The plot runs along several parallel tracks that eventually converge in Blomkvist’s explosive expose of corruption at the highest political levels. One of the strands that branches off the main story involves Blomkvist’s former colleague at Millennium magazine, a woman named Erika Berger who is labeled a “media whore” and worse by her enemies. That story is filled with the kind of bitter office politics any working person can appreciate. The free-wheeling Susanne Linder’s solution to Berger’s stalker problem is extremely pleasing, and what happens next is very satisfying. There’s a real sense here that evil people who have been exploiting their citizens are going to get their just desserts, even if it means that justice is extra-legal.
That’s not to say the book is entirely satisfying. As the depth of the various conspiracies is revealed, there are a number of “explainer” scenes where various characters stand around talking about who did what and when and where.

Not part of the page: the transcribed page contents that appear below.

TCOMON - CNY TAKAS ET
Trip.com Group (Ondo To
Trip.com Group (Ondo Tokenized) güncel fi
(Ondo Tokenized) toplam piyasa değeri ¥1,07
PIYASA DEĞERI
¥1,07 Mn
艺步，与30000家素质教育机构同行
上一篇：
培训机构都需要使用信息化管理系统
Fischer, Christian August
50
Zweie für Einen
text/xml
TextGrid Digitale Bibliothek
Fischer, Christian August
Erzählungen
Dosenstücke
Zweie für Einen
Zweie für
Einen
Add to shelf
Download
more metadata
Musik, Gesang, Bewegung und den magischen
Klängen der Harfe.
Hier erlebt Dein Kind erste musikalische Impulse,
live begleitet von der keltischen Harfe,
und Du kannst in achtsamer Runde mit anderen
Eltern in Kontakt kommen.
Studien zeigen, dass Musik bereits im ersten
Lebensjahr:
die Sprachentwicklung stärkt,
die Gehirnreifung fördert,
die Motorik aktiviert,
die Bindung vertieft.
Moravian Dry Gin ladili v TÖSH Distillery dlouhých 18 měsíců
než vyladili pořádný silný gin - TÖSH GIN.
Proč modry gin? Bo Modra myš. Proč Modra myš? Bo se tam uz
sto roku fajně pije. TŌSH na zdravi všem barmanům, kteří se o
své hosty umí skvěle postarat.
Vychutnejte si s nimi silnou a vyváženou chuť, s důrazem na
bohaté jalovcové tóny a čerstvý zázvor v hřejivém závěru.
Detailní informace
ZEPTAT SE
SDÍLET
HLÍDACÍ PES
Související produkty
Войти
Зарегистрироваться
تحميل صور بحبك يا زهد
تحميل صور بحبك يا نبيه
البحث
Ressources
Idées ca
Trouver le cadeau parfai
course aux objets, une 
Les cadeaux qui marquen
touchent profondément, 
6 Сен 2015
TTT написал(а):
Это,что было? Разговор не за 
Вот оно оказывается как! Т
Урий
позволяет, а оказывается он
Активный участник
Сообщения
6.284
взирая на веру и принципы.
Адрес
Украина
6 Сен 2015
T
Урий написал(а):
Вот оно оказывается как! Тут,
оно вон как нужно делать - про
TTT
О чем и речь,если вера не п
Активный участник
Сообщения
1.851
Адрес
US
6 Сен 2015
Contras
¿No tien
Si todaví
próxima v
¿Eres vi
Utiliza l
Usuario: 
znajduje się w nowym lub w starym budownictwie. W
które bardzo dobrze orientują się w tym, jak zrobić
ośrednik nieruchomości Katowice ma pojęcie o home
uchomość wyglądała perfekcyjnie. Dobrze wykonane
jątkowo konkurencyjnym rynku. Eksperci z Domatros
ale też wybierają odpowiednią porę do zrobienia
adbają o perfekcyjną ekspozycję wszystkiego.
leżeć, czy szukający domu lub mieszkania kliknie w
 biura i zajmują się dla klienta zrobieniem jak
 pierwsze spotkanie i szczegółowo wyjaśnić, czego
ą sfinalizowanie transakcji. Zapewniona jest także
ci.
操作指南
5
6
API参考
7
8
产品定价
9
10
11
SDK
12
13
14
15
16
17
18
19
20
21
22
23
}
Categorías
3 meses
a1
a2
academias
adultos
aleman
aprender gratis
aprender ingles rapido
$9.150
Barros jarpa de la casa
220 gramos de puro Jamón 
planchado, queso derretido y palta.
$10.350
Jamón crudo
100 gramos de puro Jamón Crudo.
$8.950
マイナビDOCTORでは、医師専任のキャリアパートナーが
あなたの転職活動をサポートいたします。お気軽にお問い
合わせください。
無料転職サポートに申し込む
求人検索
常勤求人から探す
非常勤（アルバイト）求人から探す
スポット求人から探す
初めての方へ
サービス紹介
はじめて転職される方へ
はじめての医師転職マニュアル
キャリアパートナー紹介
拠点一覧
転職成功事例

There are some really clunky dialogue moments. Readers will groan at the scene where the snuff-dipping Linder (another warrior woman) confronts a stalker with the words, “We can do this the easy way or we can do this the hard way.”
Larsson was an investigative journalist and a political activist, so there’s authenticity here in the way the story unfolds. He ties his fictional version of The Section into real-life events, including the assassination of Swedish P.M. Olaf Palme. (A drug addict was arrested and convicted of the murder but was later released on appeal; no other killer has ever been found.)
The author knew the world he depicted and used his knowledge to make it real to his readers. He also lived in a world filled with cutting edge technology and he used that to flesh out Lisbeth’s life as a glorified hacker. Someone is always turning on a Palm Tungsten T3 and doing something that’s not strictly legal. Sometimes the scenes with email messages get a little tedious, but overall, we have to admire the way Lisbeth (especially) uses the tools of her trade.
The Girl Who Kicked the Hornet’s Nest is dark as a midwinter night in Stockholm and just as cold. At times, in fact, it’s almost clinical. Still, there is warm blood just beneath the surface of the pages. This is not the best of the three books that Larsson called The Millennium Trilogy, but unless Larsson’s long-time partner Eva Gabrielsson finds another manuscript, it is the last.
A scene between Lisbeth and her attorney (who respectfully declines Lisbeth’s lesbian advances) suggests there were a lot more stories to come about the troubled young genius and the disgraced journalist. It is a pity we’ll never read them.